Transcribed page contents

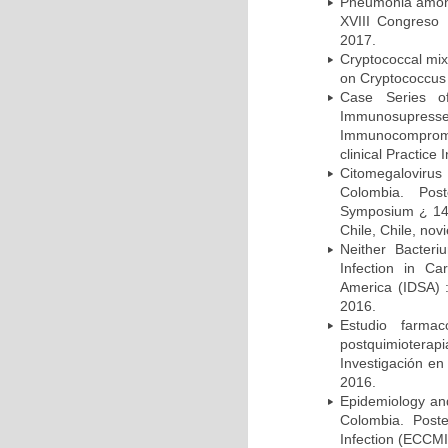
Pneumonia among 
XVIII Congreso
2017.
Cryptococcal mix
on Cryptococcus 
Case Series o
Immunosupress
Immunocompromi
clinical Practice
Citomegalovirus
Colombia. Pos
Symposium ¿ 14th
Chile, Chile, no
Neither Bacteri
Infection in Ca
America (IDSA) 
2016.
Estudio farmac
postquimiotera
Investigación en
2016.
Epidemiology and 
Colombia. Post
Infection (ECCMI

● **Task details**
Every record above must be given again exactly; drop the pictures.

● **Output below**
Pneumonia among 
XVIII Congreso
2017.
Cryptococcal mix
on Cryptococcus 
Case Series o
Immunosupress
Immunocompromi
clinical Practice
Citomegalovirus
Colombia. Pos
Symposium ¿ 14th
Chile, Chile, no
Neither Bacteri
Infection in Ca
America (IDSA) 
2016.
Estudio farmac
postquimiotera
Investigación en
2016.
Epidemiology and 
Colombia. Post
Infection (ECCMI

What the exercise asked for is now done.